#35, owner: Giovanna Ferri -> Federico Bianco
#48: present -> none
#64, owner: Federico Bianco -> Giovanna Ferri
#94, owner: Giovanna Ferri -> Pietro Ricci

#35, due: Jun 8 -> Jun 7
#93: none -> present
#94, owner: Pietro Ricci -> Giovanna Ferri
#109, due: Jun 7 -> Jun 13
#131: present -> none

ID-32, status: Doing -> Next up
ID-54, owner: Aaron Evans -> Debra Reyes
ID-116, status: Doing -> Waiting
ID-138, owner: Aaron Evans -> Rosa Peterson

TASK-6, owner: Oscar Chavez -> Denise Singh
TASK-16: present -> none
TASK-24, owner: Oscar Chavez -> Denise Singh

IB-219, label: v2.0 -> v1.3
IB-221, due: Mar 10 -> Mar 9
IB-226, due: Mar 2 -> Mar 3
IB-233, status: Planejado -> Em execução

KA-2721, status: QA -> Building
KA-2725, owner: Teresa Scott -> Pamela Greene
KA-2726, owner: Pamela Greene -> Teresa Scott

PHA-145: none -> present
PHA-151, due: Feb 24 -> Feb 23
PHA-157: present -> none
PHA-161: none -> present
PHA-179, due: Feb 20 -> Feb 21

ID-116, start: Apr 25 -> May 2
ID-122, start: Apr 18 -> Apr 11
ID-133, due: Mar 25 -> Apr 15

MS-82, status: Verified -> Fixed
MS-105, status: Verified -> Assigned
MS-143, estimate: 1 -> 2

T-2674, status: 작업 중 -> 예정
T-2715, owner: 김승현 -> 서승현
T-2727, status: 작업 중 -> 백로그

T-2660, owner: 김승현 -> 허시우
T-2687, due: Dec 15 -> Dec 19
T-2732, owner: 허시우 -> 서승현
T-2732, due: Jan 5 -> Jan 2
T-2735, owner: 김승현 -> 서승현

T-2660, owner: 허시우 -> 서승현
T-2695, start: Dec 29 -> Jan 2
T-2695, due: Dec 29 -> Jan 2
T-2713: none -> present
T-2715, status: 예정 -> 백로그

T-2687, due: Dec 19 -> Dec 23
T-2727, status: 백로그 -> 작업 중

- - -

EXERCISE OBJECTIVE: What you return should match the entries above exactly.

EXERCISE RESULT:
#35, owner: Giovanna Ferri -> Federico Bianco
#48: present -> none
#64, owner: Federico Bianco -> Giovanna Ferri
#94, owner: Giovanna Ferri -> Pietro Ricci

#35, due: Jun 8 -> Jun 7
#93: none -> present
#94, owner: Pietro Ricci -> Giovanna Ferri
#109, due: Jun 7 -> Jun 13
#131: present -> none

ID-32, status: Doing -> Next up
ID-54, owner: Aaron Evans -> Debra Reyes
ID-116, status: Doing -> Waiting
ID-138, owner: Aaron Evans -> Rosa Peterson

TASK-6, owner: Oscar Chavez -> Denise Singh
TASK-16: present -> none
TASK-24, owner: Oscar Chavez -> Denise Singh

IB-219, label: v2.0 -> v1.3
IB-221, due: Mar 10 -> Mar 9
IB-226, due: Mar 2 -> Mar 3
IB-233, status: Planejado -> Em execução

KA-2721, status: QA -> Building
KA-2725, owner: Teresa Scott -> Pamela Greene
KA-2726, owner: Pamela Greene -> Teresa Scott

PHA-145: none -> present
PHA-151, due: Feb 24 -> Feb 23
PHA-157: present -> none
PHA-161: none -> present
PHA-179, due: Feb 20 -> Feb 21

ID-116, start: Apr 25 -> May 2
ID-122, start: Apr 18 -> Apr 11
ID-133, due: Mar 25 -> Apr 15

MS-82, status: Verified -> Fixed
MS-105, status: Verified -> Assigned
MS-143, estimate: 1 -> 2

T-2674, status: 작업 중 -> 예정
T-2715, owner: 김승현 -> 서승현
T-2727, status: 작업 중 -> 백로그

T-2660, owner: 김승현 -> 허시우
T-2687, due: Dec 15 -> Dec 19
T-2732, owner: 허시우 -> 서승현
T-2732, due: Jan 5 -> Jan 2
T-2735, owner: 김승현 -> 서승현

T-2660, owner: 허시우 -> 서승현
T-2695, start: Dec 29 -> Jan 2
T-2695, due: Dec 29 -> Jan 2
T-2713: none -> present
T-2715, status: 예정 -> 백로그

T-2687, due: Dec 19 -> Dec 23
T-2727, status: 백로그 -> 작업 중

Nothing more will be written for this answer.